Conversations Between Two Cece Philips

Press release

Peres Projects is pleased to present Conversations Between Two, Cece Philips’ (b. 1996 in London, UK) third solo exhibition with the gallery and her first in Milan. This exhibition of new works on canvas is presented alongside a play written as a companion piece by writer Lucy Mcllgorm.

In Cece Philips’ atmospheric paintings, the night is an omnipresent figure, invisible but felt and permeating spaces and situations with a deep blue tinge. Against this nightly backdrop, women converse, gather, reflect and wander, both actors and observers of the life that emerges in those blue hours between dusk and dawn. In Conversations Between Two, Philips’ figures leave the streets of an anonymous cosmopolis for the velvet seats of a theatre, sitting in a deep longing to be consumed by the seemingly infinite sense of possibility emanating from the stage. “Voyeurs with permission for a night”, reflects Philips. The ideas of spectatorship and narrative prevail in her practice, here explored through the device of the theatre, a space in which desire, voyeurism and storytelling converse.

“The first feminist gesture is to say: “OK, they’re looking at me. But I’m looking at them.” The act of deciding to look, of deciding that the world is not defined by how people see me, but how I see them.” These words by director and screenwriter Agnès Varda speak to the relationship between the one observing and the one being observed, an interplay at the centre of Cece Philips’ artistic reflection, as she investigates the dynamics of power and gender in the act of looking.
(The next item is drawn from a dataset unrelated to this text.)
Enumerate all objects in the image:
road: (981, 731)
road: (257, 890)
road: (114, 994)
Under her brush, the subject of observation is now doing the observing, performer of the mundane suddenly sitting in the audience, witness of the spectacle.

Cece Philips trades her blues for warm shades of red, as the temperature rises on the painting’s surface, translating the heat in the pulsing atmosphere of the theatre. “Red, red, red, everywhere” describes one of the characters written by Lucy Mcllgorm, as she recalls her first time experiencing the theatre. In Philips’ compositions, red engulfs the figures, suggesting the sound of indistinct chatter, of applause, perhaps music, and inducing a subtle yet palpable warmth into the night’s blue quietness. A certain silence is still perceptible in Philip’s works, the kind one only hears in the anticipation before the first act, that lingers in the pause of a dialogue or in the delicate tension of a first encounter, before being broken by the sound of a voice, as evokes the piece titled The Silent Awe of Strangers (soon to be friends).
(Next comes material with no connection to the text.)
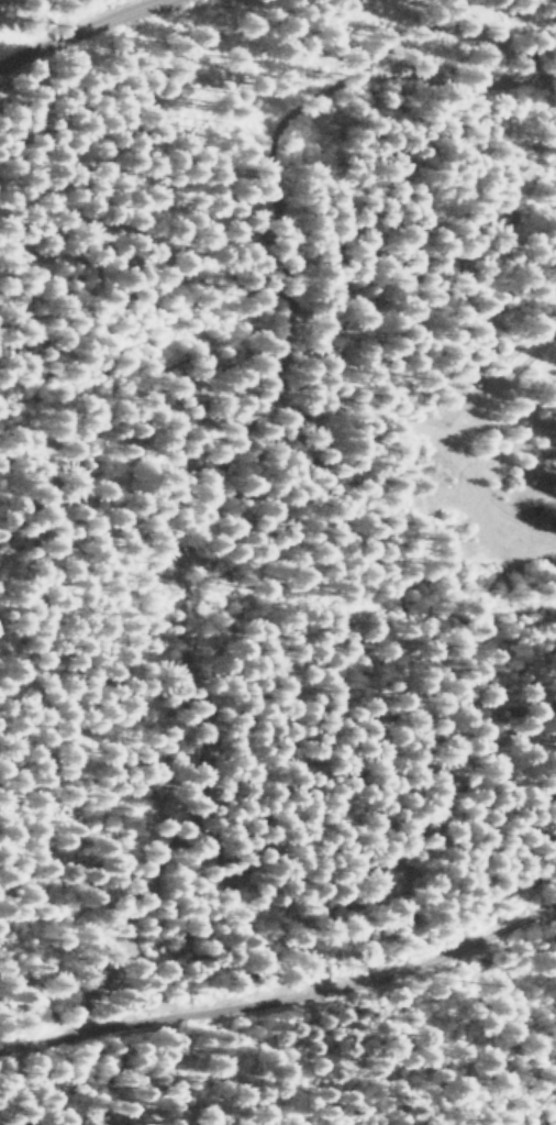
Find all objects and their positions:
road: (78, 33)
road: (231, 453)
road: (284, 998)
‘Conversations Between Two’, the painting lending its title to the exhibition depicts friends of the artist exchanging playful and secret whispers, capturing the kinship forged in a moment of shared awe and delight. Still, the title of the exhibition holds further dualities and nuances, revealing connections beyond that of two characters interacting in a verbal exchange. There is the ongoing dialogue between painting and theatre, painted and written characters, as well as interior and exterior selves. The two in conversation are also performer and audience, the audience sitting in the theatre, but also the audience observing the painting, forming an interactive mise en abyme. As the viewer of the piece titled Marionettes, we suddenly find ourselves performing the act of spectatorship for a painted audience, as we stand behind the fourth wall broken by the attentive gaze the characters place upon us.

By being the witness of a performance, one is able to have their own interior thoughts reflected back to them in an exterior space, blurring private and public selves, while fiction seems to overlap with reality. In Conversations between Two, painting and theatre alike reveal nuances on the complexity of life, shedding light on the quotidian performance we give on the world’s stage.

Since her debut in 2021, Philips has presented solo exhibitions at Post Gallery, Zurich (2024), Peres Projects, Seoul (2023) and Berlin (2022); ADA Contemporary Art Gallery, Accra (2022); Post Gallery Zurich (2022 and 2021); and HOME, London (2021). Recent group exhibitions include GRIMM, Amsterdam (2023); Harper’s, East Hampton (2023); Cob Gallery, London (2023); Ojiri Gallery, London (2022). She is currently part of the two person exhibition Digestif curated by Edoardo Monti at Palazzo Monti, Brescia.